### What to do
Please reproduce the data exactly and omit the pictures.

### Data block
· · ·

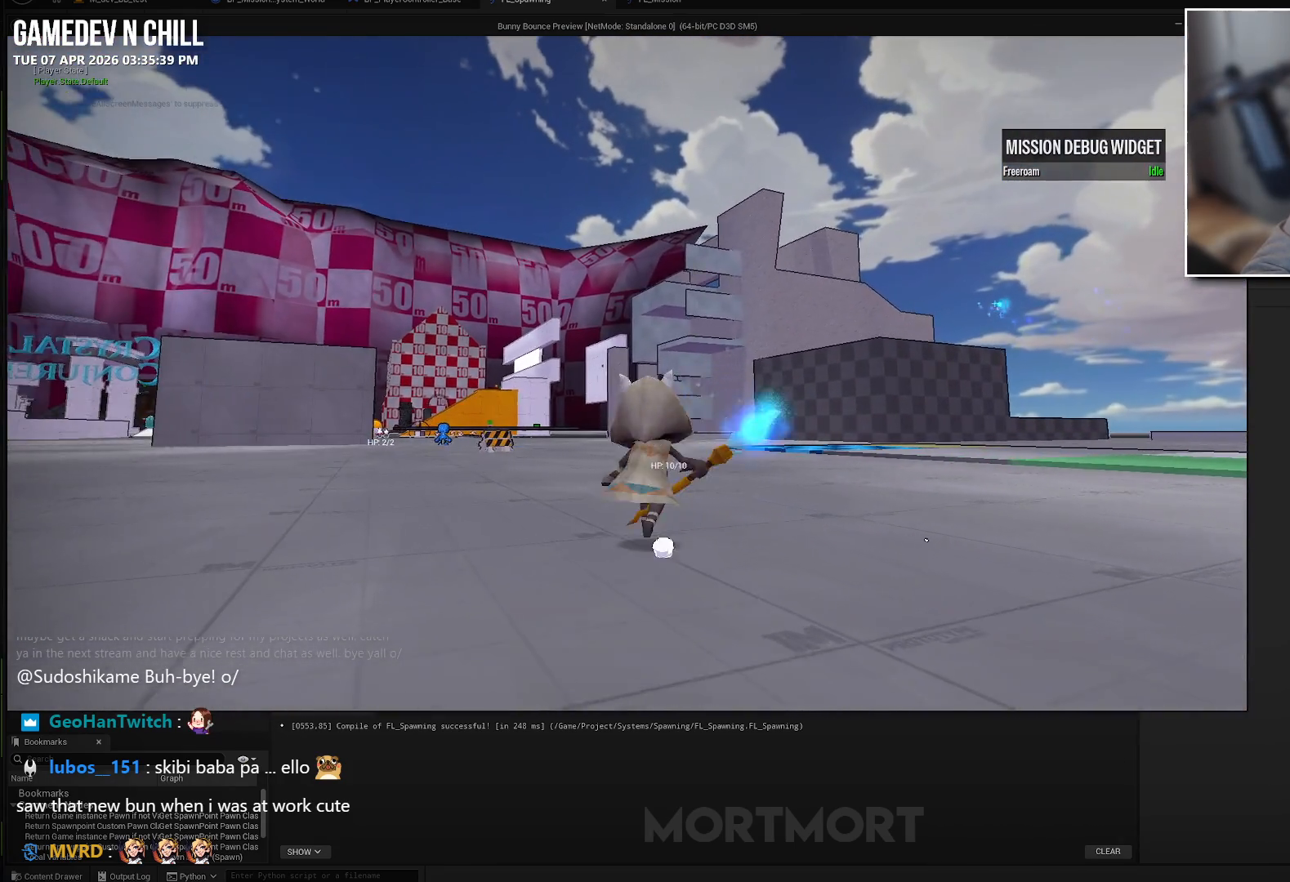
{"buttons": [], "left_stick": "up", "right_stick": "center", "events": [[50, "R2", "up"]]}
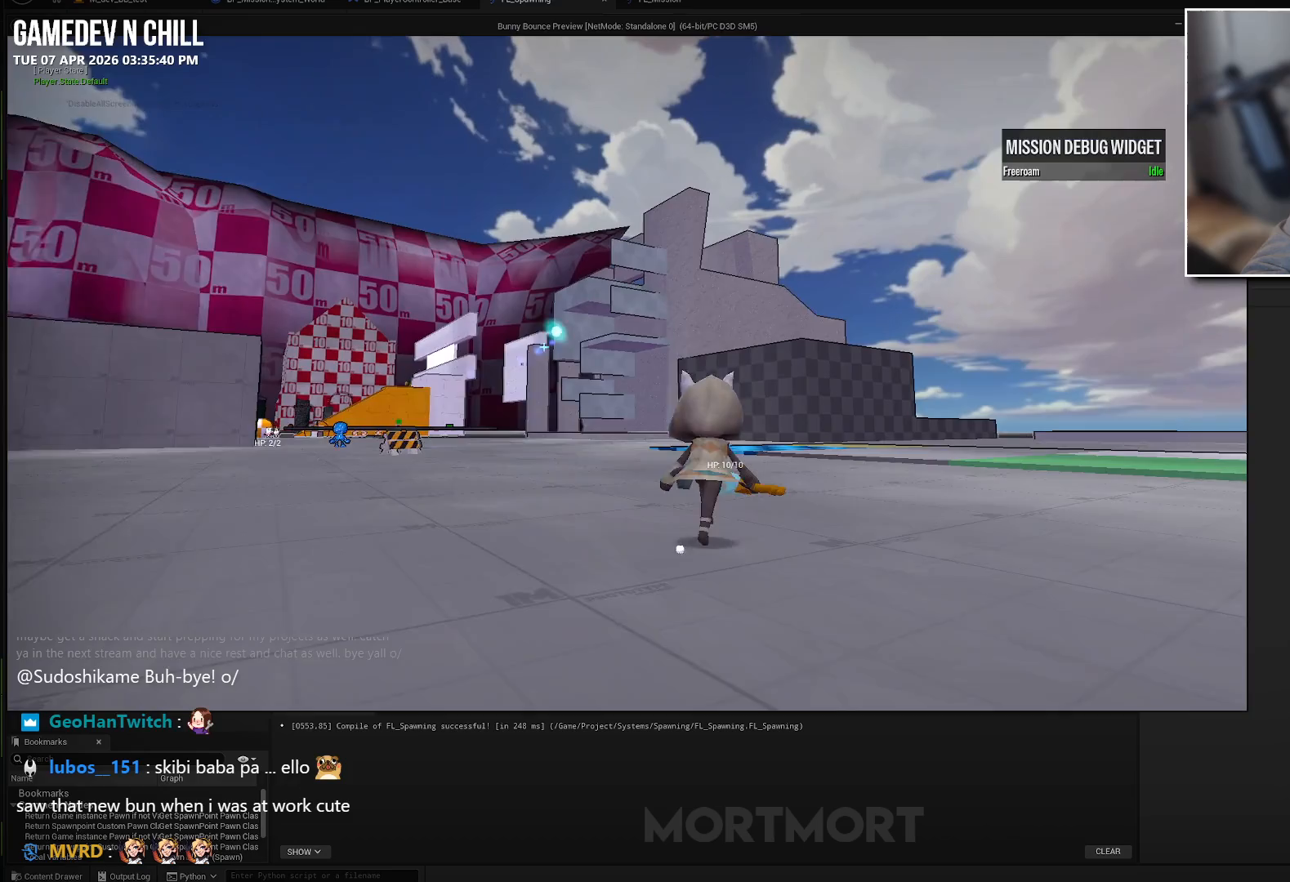
{"buttons": [], "left_stick": "up", "right_stick": "center", "events": []}
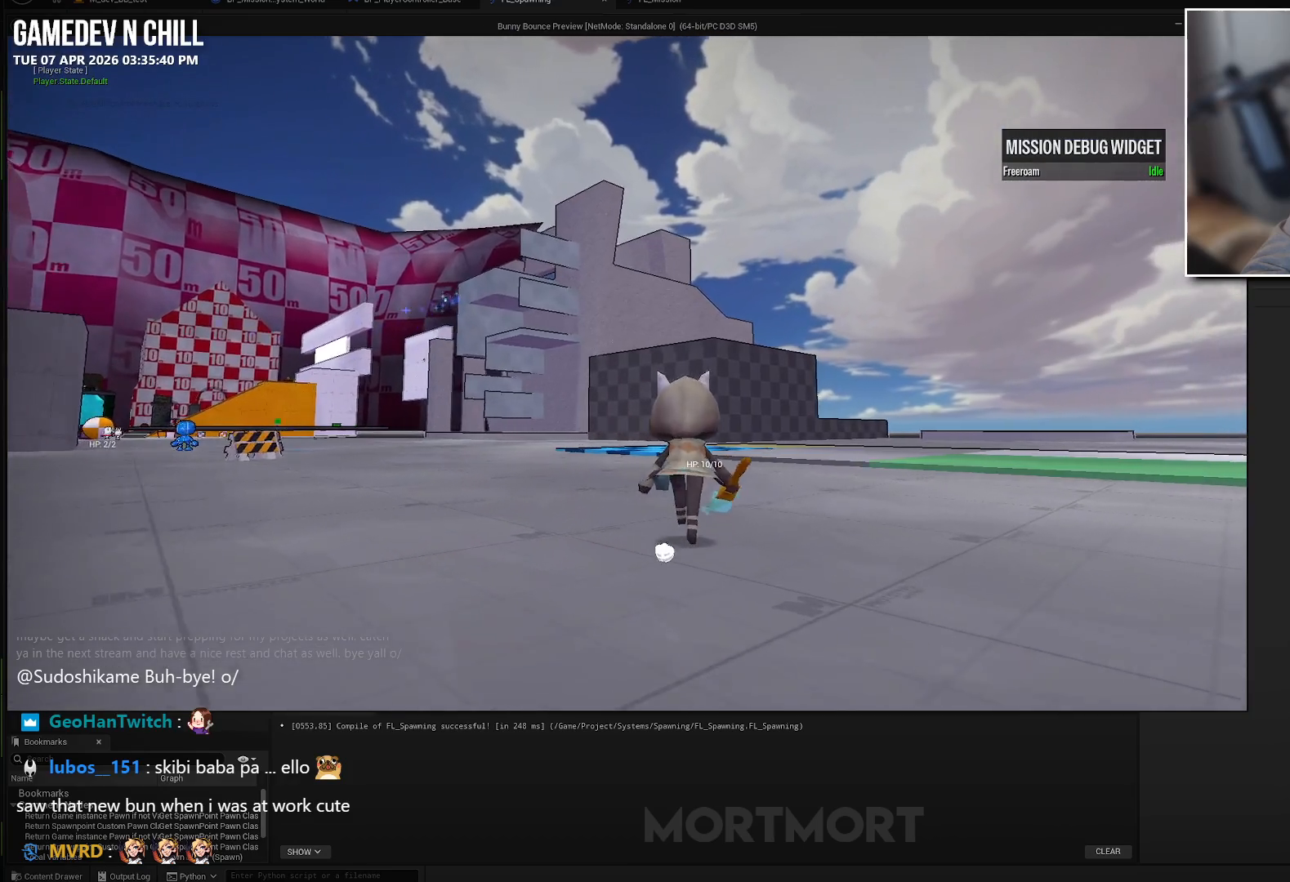
{"buttons": [], "left_stick": "down-left", "right_stick": "center", "events": [[200, "right_stick", "right"], [333, "left_stick", "center"], [450, "right_stick", "center"], [500, "left_stick", "down-left"]]}
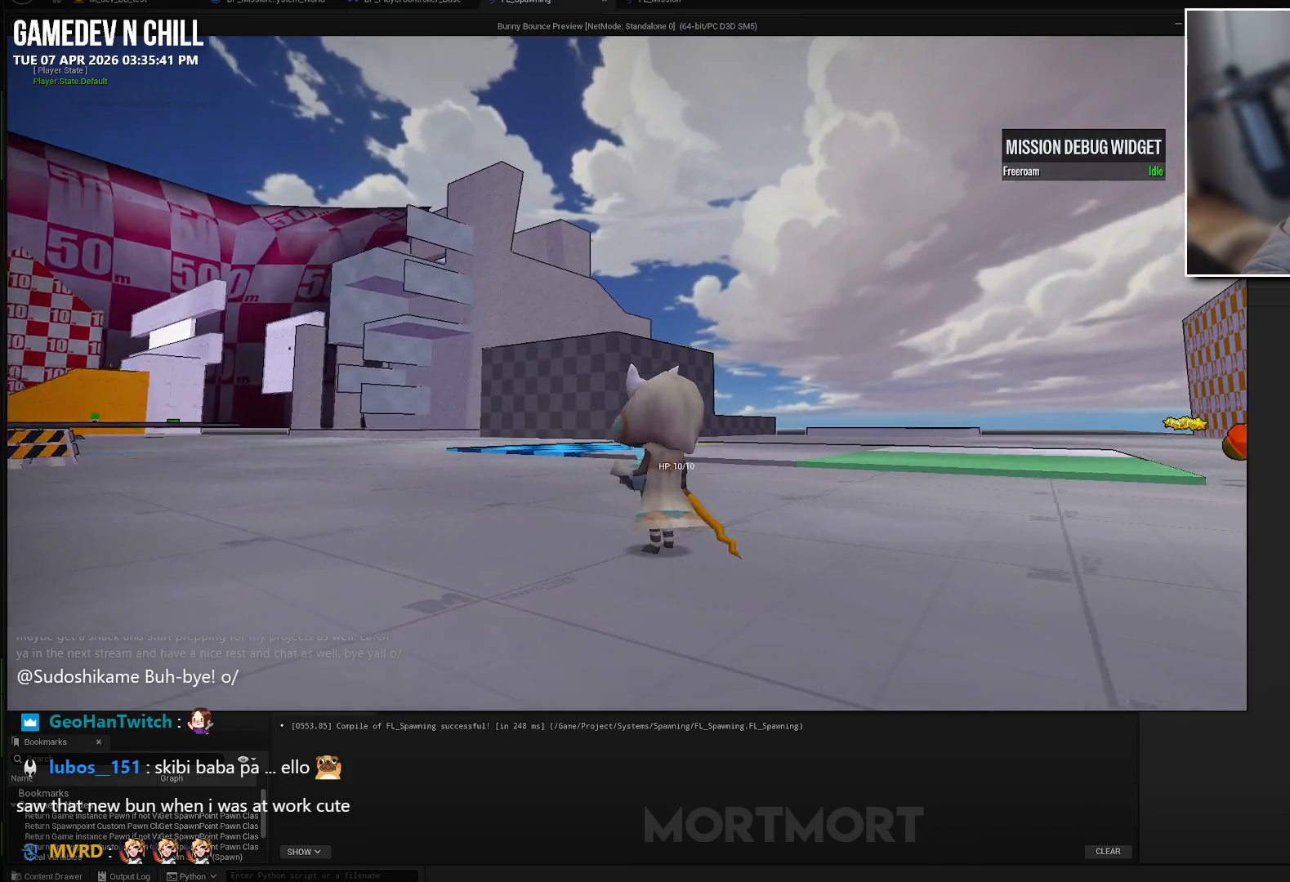
{"buttons": [], "left_stick": "down-left", "right_stick": "center", "events": [[67, "left_stick", "down"], [233, "left_stick", "center"], [267, "X", "down"], [417, "X", "up"], [500, "left_stick", "down-left"]]}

· · ·

### Answer to this task
{"buttons": [], "left_stick": "up", "right_stick": "center", "events": [[50, "R2", "up"]]}
{"buttons": [], "left_stick": "up", "right_stick": "center", "events": []}
{"buttons": [], "left_stick": "down-left", "right_stick": "center", "events": [[200, "right_stick", "right"], [333, "left_stick", "center"], [450, "right_stick", "center"], [500, "left_stick", "down-left"]]}
{"buttons": [], "left_stick": "down-left", "right_stick": "center", "events": [[67, "left_stick", "down"], [233, "left_stick", "center"], [267, "X", "down"], [417, "X", "up"], [500, "left_stick", "down-left"]]}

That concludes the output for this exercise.